**Records provided**
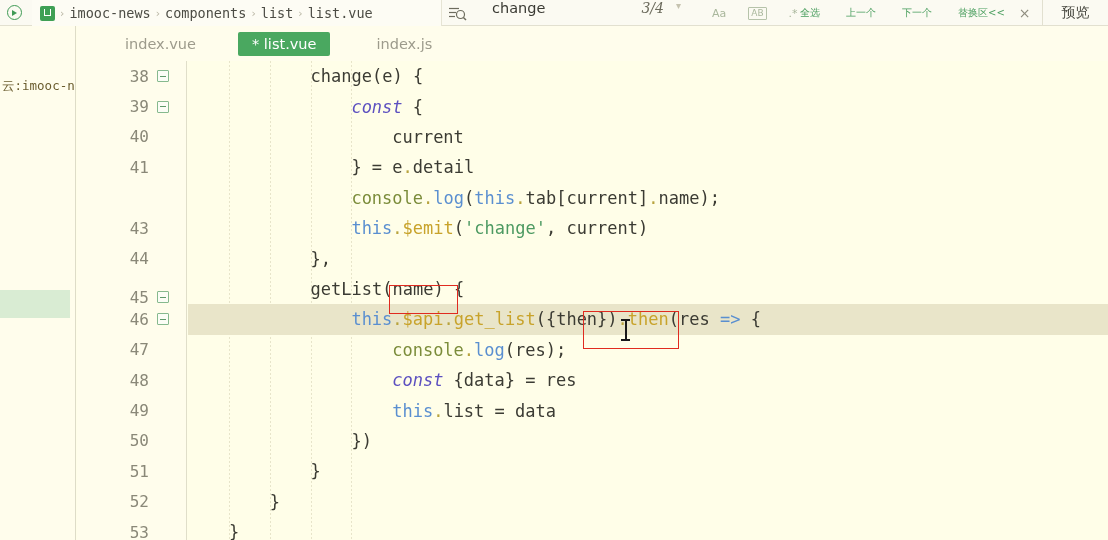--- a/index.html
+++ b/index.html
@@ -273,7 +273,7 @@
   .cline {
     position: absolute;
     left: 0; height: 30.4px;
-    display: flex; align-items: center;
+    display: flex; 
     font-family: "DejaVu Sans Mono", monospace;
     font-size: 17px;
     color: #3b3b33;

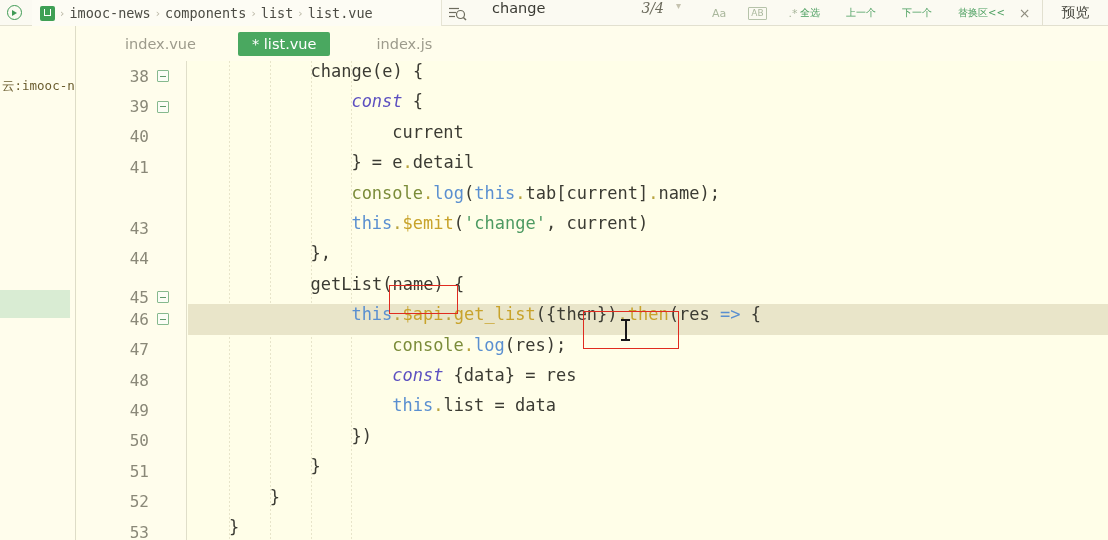--- a/index.html
+++ b/index.html
@@ -419,7 +419,7 @@
       <div class="gline" style="top: 182.4px;">
         <span class="gnum">44</span>
       </div>
-      <div class="gline" style="top: 221px;">
+      <div class="gline" style="top: 200px; flex-direction: column;">
         <span class="gnum">45</span>
         <span class="fold"></span>
       </div>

**What you need to do**
Leave the pictures out and print the whole listing precisely.

**Written answer**
--- a/index.html
+++ b/index.html
@@ -273,7 +273,7 @@
   .cline {
     position: absolute;
     left: 0; height: 30.4px;
-    display: flex; align-items: center;
+    display: flex; 
     font-family: "DejaVu Sans Mono", monospace;
     font-size: 17px;
     color: #3b3b33;

--- a/index.html
+++ b/index.html
@@ -419,7 +419,7 @@
       <div class="gline" style="top: 182.4px;">
         <span class="gnum">44</span>
       </div>
-      <div class="gline" style="top: 221px;">
+      <div class="gline" style="top: 200px; flex-direction: column;">
         <span class="gnum">45</span>
         <span class="fold"></span>
       </div>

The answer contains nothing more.